# Task prompt
Rewrite the records from the line containing "Reading right to" through the line containing "Which series has", both included, as a numbered list. Skip blank lines and leave out the pictures.

# Record set
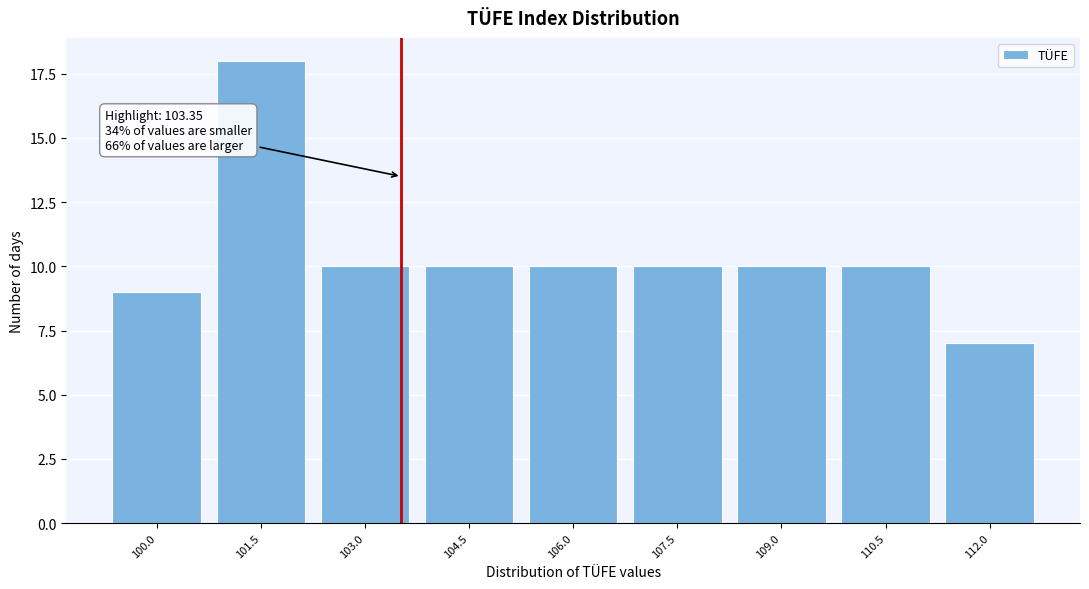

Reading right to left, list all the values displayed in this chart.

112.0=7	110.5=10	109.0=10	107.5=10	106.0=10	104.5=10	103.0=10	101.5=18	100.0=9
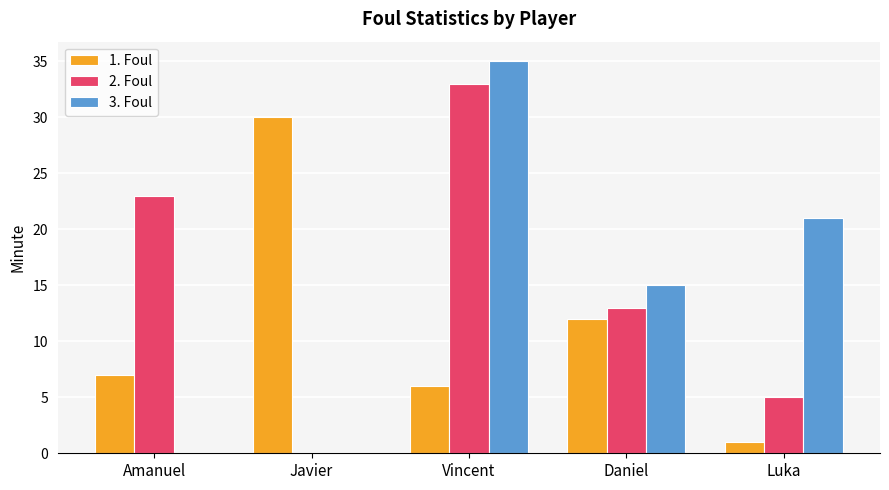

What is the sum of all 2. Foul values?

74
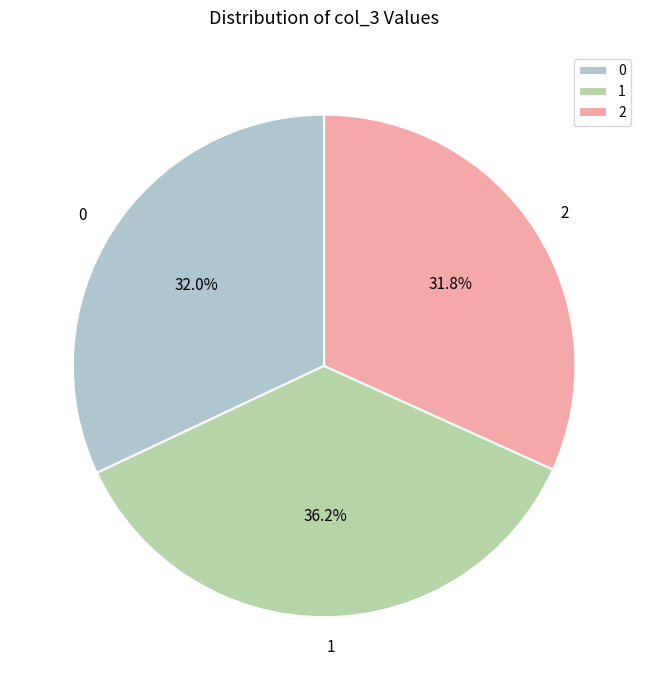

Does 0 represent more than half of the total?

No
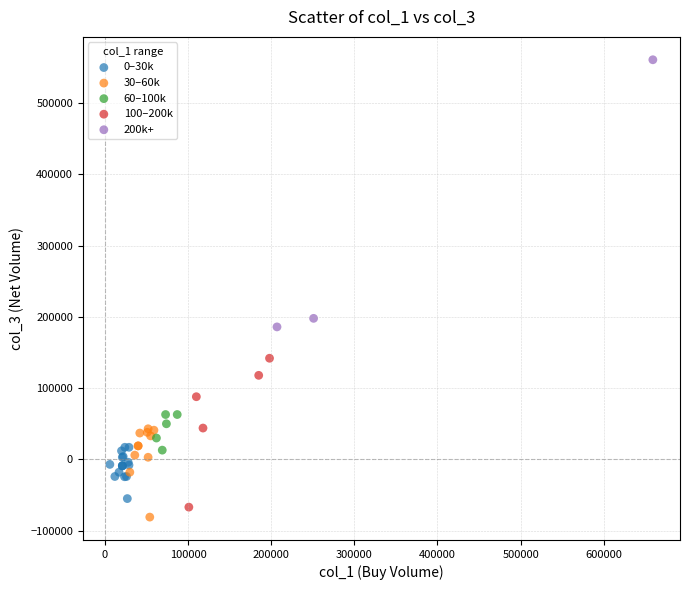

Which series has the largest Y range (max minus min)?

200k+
...
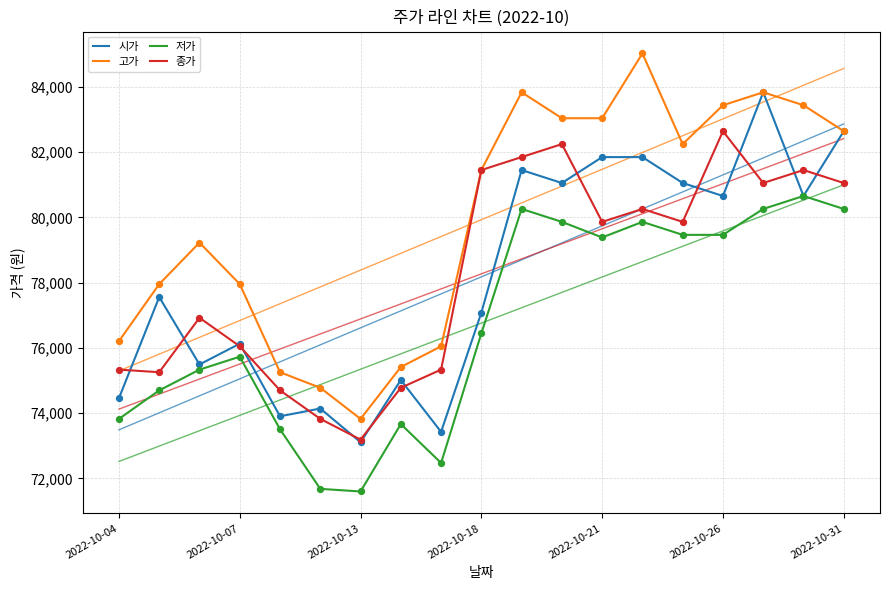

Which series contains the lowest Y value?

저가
* * *
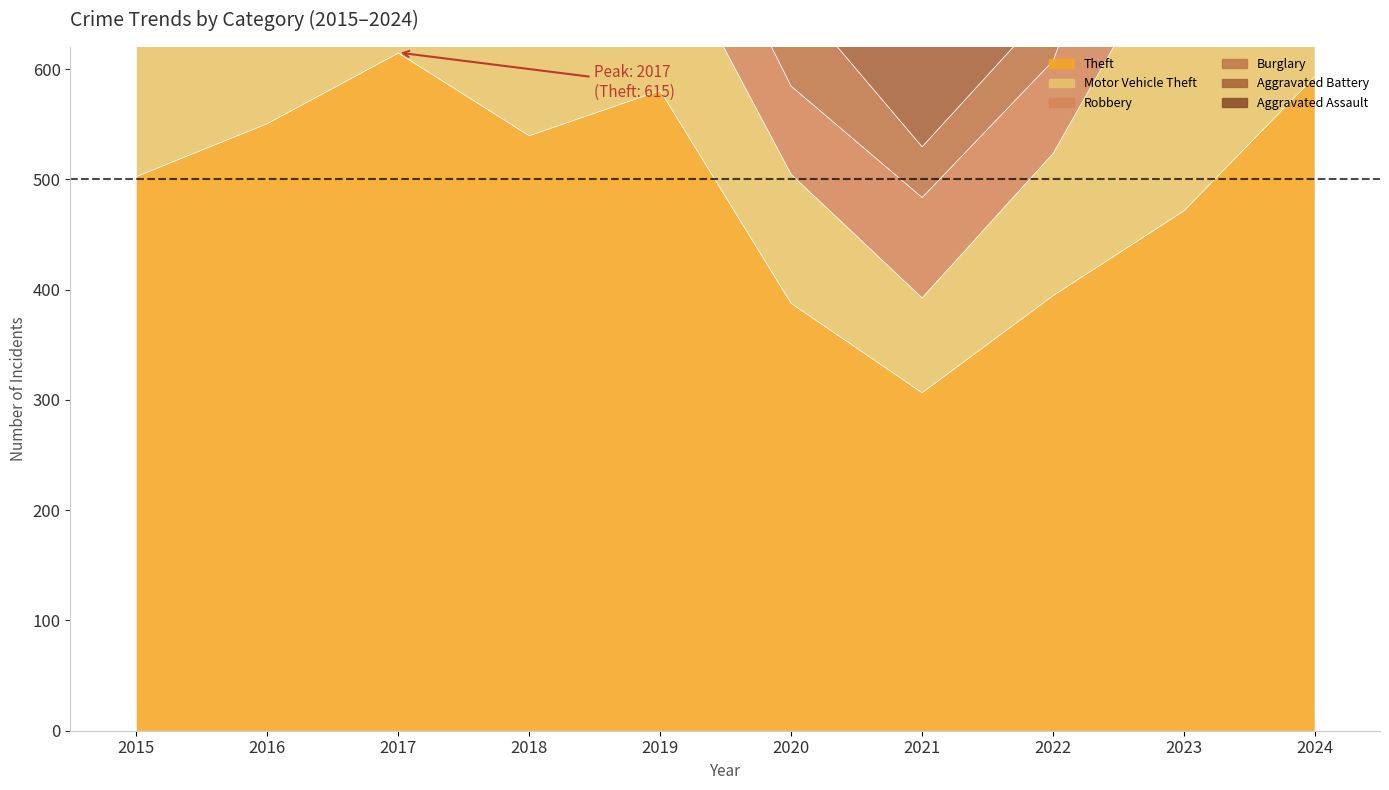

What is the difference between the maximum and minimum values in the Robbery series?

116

# Solved exercise
1. Reading right to left, list all the values displayed in this chart.
2. 112.0=7	110.5=10	109.0=10	107.5=10	106.0=10	104.5=10	103.0=10	101.5=18	100.0=9
3. What is the sum of all 2. Foul values?
4. 74
5. Does 0 represent more than half of the total?
6. No
7. Which series has the largest Y range (max minus min)?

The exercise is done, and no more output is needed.